Adelphagrotis stellaris (Grote, 1880)
Adelphagrotis stellaris is a blue-gray, medium-sized moth (FW length 15 - 17 mm) with an orange reniform spot and whitish gray, rose, or light orange collar. The forewing is steel gray, slightly darker gray or reddish gray in the median area and preceding the subterminal line. The transverse lines are dark gray, double, with slightly paler gray filling. The antemedial line is slightly irregular. The lightly scalloped postmedial line is focally drawn toward the base opposite the reniform spot. A dark median line is evident in most specimens. The pale subterminal line is preceded by a dark gray to reddish shade that forms a darker spot at the costa. A series of dark lines between the veins forms the terminal line. The orbicular spot is black with a thin luteous inner line, slightly irregular ovoid in shape, and is open toward the costa. It is usually filled with the color of the adjacent forewing but is evident due to dark gray, red-brown, or black filling of the cell in most specimens. The dark filling of the cell is limited to the posterior portion in some individuals and can be entirely lacking. The reniform is black, kidney-shaped, and filled with ochre to bright burnt orange scales and a dark lower spot. The claviform spot is absent or faint. The hindwing is light gray with faint discal spot, postmedial line, submarginal line, and a thin terminal line. The fringe is slightly lighter gray. The head and most of the collar are light chalky gray, light rose, or light orange with a thin black line at the tip of the collar. The remainder of the thorax is darker brown-gray to reddish gray. The male antenna is biserrate.
The combination of orange reniform spot, blue-gray ground color, and light collar are diagnostic of this species. Adelphagrotis indeterminata has a similar burnt orange reniform spot but is much darker gray and has a distinctive collar with a light base and black bar-like dorsal portion.
The type locality of Agrotis stellaris Grote is Washington Territory.

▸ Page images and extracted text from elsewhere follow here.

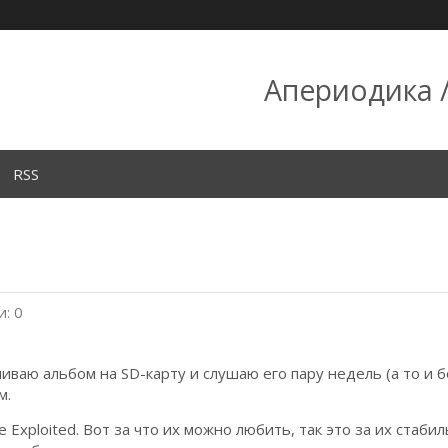
Апериодика /
RSS
: 0
иваю альбом на SD-карту и слушаю его пару недель (а то и б
м.
e Exploited. Вот за что их можно любить, так это за их стаби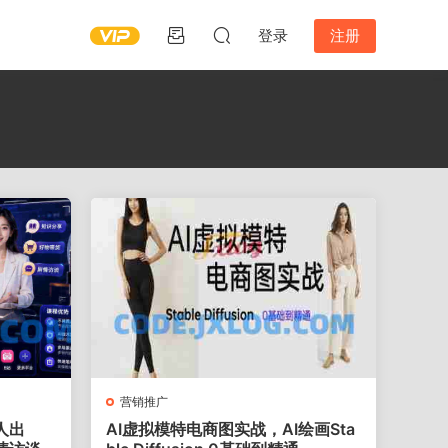
登录
注册
营销推广
人出
AI虚拟模特电商图实战，AI绘画Sta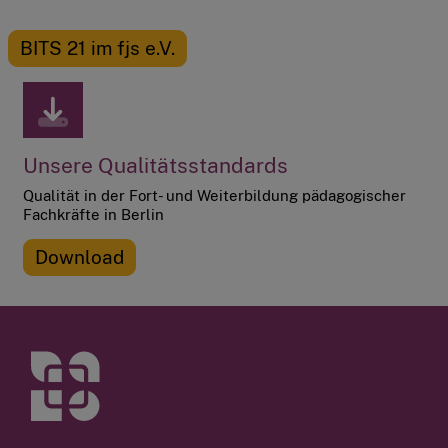
BITS 21 im fjs e.V.
Unsere Qualitätsstandards
Qualität in der Fort- und Weiterbildung pädagogischer
Fachkräfte in Berlin
Download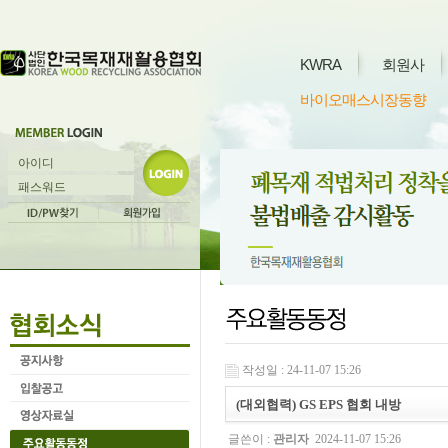
KWRA
회원사
바이오매스시장동향
작성일 : 24-11-07 15:26
(대외협력) GS EPS 협회 내방
글쓴이 :
관리자
2024-11-07 15:26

This species occurs in moist forests along the West Coast. In the Pacific Northwest, it is common in coastal rainforests, oak woodlands, and mixed hardwood forests at low elevations, and in mixed hardwood-conifer forests at middle elevations.

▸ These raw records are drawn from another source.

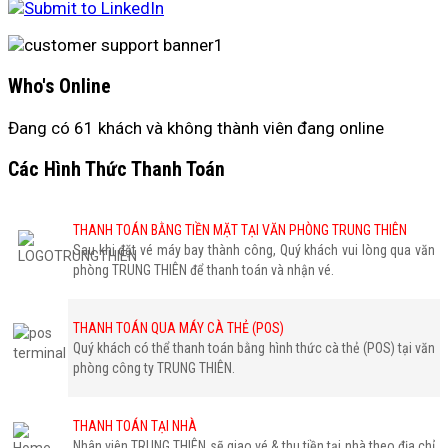
Who's Online
Đang có 61 khách và không thành viên đang online
Các Hình Thức Thanh Toán
THANH TOÁN BẰNG TIỀN MẶT TẠI VĂN PHÒNG TRUNG THIÊN
Sau khi đặt vé máy bay thành công, Quý khách vui lòng qua văn
phòng TRUNG THIÊN để thanh toán và nhận vé.
THANH TOÁN QUA MÁY CÀ THẺ (POS)
Quý khách có thể thanh toán bằng hình thức cà thẻ (POS) tại văn
phòng công ty TRUNG THIÊN.
THANH TOÁN TẠI NHÀ
Nhân viên TRUNG THIÊN sẽ giao vé & thu tiền tại nhà theo địa chỉ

Adelphagrotis stellaris is restricted to the western portions of our region south of Lillooet, British Columbia. It is found west of the Cascade Range crest in Oregon and Washington.
This species is found in western California to Monterey Bay south of our region.
This species is a generalist feeding on many kinds of hardwoods in such genera as Vaccinium in the Ericaceae, Symphoricarpos in the Caprifoliaceae, Cornus in the Cornaceae, Rhamnus and Ceanothus in the Rhamnaceae, and Rubus, Holodiscus, Physocarpus, and Oemleria in the Rosaceae.
Adults fly in July and August in the Northwest. They are nocturnal and come to light.